Drooping Hearts in Lancashire

In the north is bitter wailing,
Sighs more plaintive day by day,
Fuel, food, and raiment failing;
Hear, O hear their mournful lay;
Sorrow’s cloud-wreath dark and drear,
Sadly looms o’er Lancashire.
Distant war their occupation
Has completely from them torn;
Filled their homes with desolation,
Left them wretched and forlorn,
Bounteous aid is needed here,
For the folk of Lancashire.
Now the days are dark and dreary,
Still desponding more and more;
Languid, listless, faint, and weary,
Scarce they venture out of door;
Winter’s bitter cold is here,
Help the folk of Lancashire.
Cold and hunger once their master,
Fever soon will strike a blow –
Claim its victims fast and faster,
Sap their vitals, lay them low;
O! avert a fate so drear
From the folk of Lancashire.
Let the arrows soon be heeded,
Which so bravely have been borne;
Fuel, food, and clothes are needed,
Fill a brighter day shall dawn;
Let your kindness quickly cheer
Drooping hearts in Lancashire.
When their occupations flourish,
None more freely give than they;
Must they now from famine perish?
Faint, and droop, and die away?
No! the welcome shout we hear,
“Aid shall come to Lancashire!”

Title:Drooping Hearts in Lancashire

Author:J. Harvey Perry

Publication:Ashton and Stalybridge Reporter

Published in:Ashton-under-Lyne

Date:January 3rd 1863

Keywords:charity, hunger, unemployment

Commentary

This poem is a plea for aid in Lancashire’s time of suffering. It is comprised of six sestets of iambic near-tetrameter, imperfectly following the occasionally-used hymnal fashion of 8,7,8,7,8,7 syllables per verse. The ABABCC rhyme-scheme is identical to Wordsworth’s lyric poem “I Wandered Lonely as a Cloud”, perhaps forming an ironic, community-focused counterpoint to that poem’s pastoral solitude and beauty. Indeed, the concern is here centralised on Lancashire, each stanza ending with an aspect of the “folk” of the place. “Lancashire” is here taken to represent not a geographical location, but the people themselves, “failing” in both material needs and spirit. The speaker, however, is notably distanced from their plight; the opening line addresses a “north”, while the aforementioned and repeated use of “folk” places the people of Lancashire as the object of concern. Even the urgency framed as “[n]ow the days” and “[f]ever soon will strike” are themselves contained by the constant appeals to the plight of others, to whom an imagined recipient may “let your kindness quickly cheer”.

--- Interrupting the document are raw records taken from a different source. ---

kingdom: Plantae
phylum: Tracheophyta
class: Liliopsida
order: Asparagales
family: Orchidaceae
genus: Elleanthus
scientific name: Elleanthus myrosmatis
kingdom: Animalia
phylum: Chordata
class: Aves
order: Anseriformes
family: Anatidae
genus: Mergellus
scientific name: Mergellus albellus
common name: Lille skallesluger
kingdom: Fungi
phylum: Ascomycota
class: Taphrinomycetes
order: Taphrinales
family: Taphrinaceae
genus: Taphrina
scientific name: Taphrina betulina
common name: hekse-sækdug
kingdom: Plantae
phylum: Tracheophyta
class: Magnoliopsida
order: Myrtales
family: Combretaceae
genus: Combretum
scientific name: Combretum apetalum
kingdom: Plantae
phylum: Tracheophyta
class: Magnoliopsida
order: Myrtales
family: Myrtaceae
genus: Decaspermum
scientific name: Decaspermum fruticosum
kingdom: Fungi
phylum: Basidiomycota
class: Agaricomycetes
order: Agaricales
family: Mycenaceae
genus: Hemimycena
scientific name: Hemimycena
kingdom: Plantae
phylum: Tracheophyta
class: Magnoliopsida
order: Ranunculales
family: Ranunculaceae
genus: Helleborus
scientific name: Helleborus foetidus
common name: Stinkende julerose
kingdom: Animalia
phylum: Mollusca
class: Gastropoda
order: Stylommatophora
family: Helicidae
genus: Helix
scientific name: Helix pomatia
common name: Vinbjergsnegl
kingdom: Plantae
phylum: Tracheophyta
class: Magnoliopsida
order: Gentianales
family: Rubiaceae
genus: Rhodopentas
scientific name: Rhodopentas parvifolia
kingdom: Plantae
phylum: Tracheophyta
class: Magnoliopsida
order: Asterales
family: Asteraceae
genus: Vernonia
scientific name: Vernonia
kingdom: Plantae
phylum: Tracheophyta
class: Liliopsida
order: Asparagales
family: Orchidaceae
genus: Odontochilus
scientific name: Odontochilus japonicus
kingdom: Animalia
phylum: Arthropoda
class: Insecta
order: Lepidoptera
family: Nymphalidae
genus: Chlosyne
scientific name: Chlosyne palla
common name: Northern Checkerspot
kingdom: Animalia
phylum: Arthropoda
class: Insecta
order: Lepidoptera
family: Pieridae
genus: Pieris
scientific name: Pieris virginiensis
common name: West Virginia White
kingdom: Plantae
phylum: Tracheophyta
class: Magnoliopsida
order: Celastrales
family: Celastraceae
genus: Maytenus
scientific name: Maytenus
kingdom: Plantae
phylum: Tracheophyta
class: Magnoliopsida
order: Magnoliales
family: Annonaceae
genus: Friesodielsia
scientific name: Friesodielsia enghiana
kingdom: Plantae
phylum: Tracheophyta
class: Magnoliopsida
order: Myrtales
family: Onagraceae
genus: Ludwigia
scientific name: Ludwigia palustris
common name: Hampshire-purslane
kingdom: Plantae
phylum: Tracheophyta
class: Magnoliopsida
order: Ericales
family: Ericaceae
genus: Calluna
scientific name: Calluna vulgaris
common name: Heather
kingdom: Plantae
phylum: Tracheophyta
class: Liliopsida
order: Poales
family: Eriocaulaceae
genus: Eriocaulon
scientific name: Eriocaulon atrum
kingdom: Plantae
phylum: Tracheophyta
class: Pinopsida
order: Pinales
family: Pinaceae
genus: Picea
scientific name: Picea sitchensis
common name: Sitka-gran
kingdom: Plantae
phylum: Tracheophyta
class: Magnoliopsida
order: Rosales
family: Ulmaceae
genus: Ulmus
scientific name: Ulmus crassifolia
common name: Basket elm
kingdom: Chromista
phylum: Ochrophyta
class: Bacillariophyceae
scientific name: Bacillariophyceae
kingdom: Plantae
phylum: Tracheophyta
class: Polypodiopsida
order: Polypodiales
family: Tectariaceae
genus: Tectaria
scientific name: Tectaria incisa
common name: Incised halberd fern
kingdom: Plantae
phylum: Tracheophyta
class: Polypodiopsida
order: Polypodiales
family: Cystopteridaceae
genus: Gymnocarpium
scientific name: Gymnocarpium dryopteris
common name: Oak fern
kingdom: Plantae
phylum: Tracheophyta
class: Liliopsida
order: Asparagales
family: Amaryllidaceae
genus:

The nature of that kindness and aid is itself a matter of specificity for the speaker, in their concern for the Lancashire peoples’ “occupation”. The word is taken in two of its meanings. The initial use regards their mental concern for the “[d]istant war” in America that has precipitated the famine, while its use in the final stanza frames it in the context of labour that might “flourish”. The people of the poem are mainly benighted by their low morale, “desponding more and more”, rarely “ventur[ing] out of door”; the “famine” itself is mentioned only briefly at the end. The implication ties into the speaker’s idea of a restored Lancashire – the people that are at once “[l]anguid, listless” might see their “occupations flourish” in better times. In effect, while concluding with the rousing apostrophe of “‘Aid shall come’”, the speaker implicitly measures this aid by whether the people are able to leave the house, and busy themselves. It is a result of inactivity brought about due to famine that the morale of “[d]rooping hearts” is laid low. Aid brings people out of the home, with “[f]uel, food, and clothes” replacing the “plaintive” and “bitter” sighs and wails with a revived morale.